Scalable Hybrid Algorithms for Large-Scale Parallel Computational Fluid Dynamics Applications

S. Aliabadi, E. Yilmaz, M. Akbar, S. Palle, B. Soni and R. Patel

Northrop Grumman Center for High Performance Computing, Jackson State University, Jackson MS, United States of America

Full Bibliographic Reference for this chapter
S. Aliabadi, E. Yilmaz, M. Akbar, S. Palle, B. Soni, R. Patel, "Scalable Hybrid Algorithms for Large-Scale Parallel Computational Fluid Dynamics Applications", in P. Iványi, B.H.V. Topping, (Editors), "Trends in Parallel, Distributed, Grid and Cloud Computing for Engineering", Saxe-Coburg Publications, Stirlingshire, UK, Chapter 9, pp 187-220, 2011. doi:10.4203/csets.27.9
Keywords: finite element, finite volume, incompressible flows, heat transfer, two-fluid flows, shallow water flow, GMRES.

In this chapter we present our implicit hybrid finite element/volume solvers for three-dimensional incompressible flows coupled with energy equation, three-dimensional two immiscible fluids free surface flows, and two-dimensional shallow water flows. Our general approach is to solve the Navier Stokes equations using the segregated pressure correction or projection method on staggered unstructured hybrid meshes. An intermediate velocity field is first obtained by solving the momentum equations with the matrix-free implicit cell-centered finite volume method. Then a pressure Poisson equation is solved by the node-based Galerkin finite element method for an auxiliary variable. The auxiliary variable is used to update the velocity field and the pressure field.

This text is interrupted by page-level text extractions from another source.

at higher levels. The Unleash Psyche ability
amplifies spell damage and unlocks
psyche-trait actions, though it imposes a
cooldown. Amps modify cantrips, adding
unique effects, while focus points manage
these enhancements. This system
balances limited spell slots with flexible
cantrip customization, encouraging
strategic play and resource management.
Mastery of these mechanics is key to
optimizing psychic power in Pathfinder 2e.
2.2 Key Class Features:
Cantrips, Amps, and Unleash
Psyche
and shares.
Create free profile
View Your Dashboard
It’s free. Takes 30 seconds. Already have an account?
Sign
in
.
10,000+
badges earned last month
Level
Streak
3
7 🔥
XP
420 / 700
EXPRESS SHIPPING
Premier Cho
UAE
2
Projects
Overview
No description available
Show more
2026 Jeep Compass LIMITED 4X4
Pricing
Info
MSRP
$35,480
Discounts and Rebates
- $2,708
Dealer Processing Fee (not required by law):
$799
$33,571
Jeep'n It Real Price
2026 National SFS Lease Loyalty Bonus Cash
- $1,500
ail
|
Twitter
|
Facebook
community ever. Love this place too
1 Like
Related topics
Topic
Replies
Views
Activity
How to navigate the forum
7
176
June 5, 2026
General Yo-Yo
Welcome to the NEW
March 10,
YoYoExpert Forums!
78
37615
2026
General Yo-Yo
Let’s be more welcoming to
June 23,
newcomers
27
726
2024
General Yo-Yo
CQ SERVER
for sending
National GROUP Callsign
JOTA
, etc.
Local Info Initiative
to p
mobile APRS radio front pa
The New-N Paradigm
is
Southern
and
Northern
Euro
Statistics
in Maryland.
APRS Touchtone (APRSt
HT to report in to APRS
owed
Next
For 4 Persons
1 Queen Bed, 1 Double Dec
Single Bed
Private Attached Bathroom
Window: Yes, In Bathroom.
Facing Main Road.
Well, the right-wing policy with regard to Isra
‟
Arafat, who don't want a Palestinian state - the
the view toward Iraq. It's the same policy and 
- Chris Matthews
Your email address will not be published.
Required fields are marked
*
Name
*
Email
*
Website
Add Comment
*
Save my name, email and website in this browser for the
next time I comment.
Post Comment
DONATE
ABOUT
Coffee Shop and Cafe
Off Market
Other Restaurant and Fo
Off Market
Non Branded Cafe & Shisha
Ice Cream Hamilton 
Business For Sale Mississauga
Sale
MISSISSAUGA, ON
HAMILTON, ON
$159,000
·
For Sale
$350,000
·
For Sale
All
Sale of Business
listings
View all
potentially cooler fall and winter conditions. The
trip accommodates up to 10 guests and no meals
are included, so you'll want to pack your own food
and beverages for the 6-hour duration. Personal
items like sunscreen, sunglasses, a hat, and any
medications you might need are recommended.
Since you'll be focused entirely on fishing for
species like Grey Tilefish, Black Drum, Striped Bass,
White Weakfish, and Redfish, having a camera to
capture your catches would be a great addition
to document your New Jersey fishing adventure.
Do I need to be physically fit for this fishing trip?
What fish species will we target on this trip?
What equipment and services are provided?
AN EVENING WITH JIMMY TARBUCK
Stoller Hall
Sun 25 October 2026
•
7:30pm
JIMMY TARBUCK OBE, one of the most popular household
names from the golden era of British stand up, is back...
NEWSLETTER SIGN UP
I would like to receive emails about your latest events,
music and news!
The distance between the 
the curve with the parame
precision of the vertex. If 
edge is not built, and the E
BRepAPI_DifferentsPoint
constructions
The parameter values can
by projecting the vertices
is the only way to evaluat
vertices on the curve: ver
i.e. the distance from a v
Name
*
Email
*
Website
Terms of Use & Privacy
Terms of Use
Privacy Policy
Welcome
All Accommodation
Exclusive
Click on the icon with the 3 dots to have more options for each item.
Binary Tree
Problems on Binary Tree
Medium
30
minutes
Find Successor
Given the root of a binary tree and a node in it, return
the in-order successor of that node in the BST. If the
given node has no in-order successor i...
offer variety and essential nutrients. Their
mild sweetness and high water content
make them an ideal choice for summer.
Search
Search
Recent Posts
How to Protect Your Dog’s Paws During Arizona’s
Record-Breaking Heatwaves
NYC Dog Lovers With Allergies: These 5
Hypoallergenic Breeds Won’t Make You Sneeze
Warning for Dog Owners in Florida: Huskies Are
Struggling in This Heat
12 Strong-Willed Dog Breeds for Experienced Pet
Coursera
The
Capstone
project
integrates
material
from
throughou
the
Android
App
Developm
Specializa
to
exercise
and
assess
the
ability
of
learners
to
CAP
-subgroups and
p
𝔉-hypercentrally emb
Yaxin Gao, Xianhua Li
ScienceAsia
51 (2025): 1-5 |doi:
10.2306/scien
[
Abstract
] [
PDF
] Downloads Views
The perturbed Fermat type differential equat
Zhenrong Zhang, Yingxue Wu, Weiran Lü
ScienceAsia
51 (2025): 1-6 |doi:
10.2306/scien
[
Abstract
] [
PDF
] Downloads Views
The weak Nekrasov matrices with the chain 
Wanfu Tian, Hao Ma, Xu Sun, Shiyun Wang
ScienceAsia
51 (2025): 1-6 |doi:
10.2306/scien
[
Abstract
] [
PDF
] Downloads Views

The incompressible flows we present here are governed by the Navier-Stokes equations with the Boussinesq buoyancy approximation coupled to the thermal energy transport equation. For turbulence we have incorporated the detached eddy simulation (DES) turbulence model to compute the eddy viscosity. The finite volume method is used for both temperature and eddy viscosities. For the two-fluid free-surface flow solver, the fluid-interface is captured by solving an advection equation for the volume fraction of one of the fluids. The same matrix-free finite volume method as the one used for momentum equations is used to solve the advection equation. We use the interface sharpening strategy to minimize the smearing of the interface over time. We have developed and implemented a global mass conservation algorithm which enforces the conservation of the mass for each fluid.

In our hybrid shallow water flow solver, we solve the momentum equation using the cell-center finite volume method and the wave continuity equation using node-based finite element method. To enhance the stability of the hybrid method around discontinuities, we introduce a new shock capturing scheme which will act only around sharp interfaces without sacrificing the accuracy elsewhere.

Several test problems are presented to demonstrate the robustness and applicability of our numerical methods. The parallelization is based on the Message Passing Interface (MPI) and our flow solvers are extremely well scalable on a parallel platform.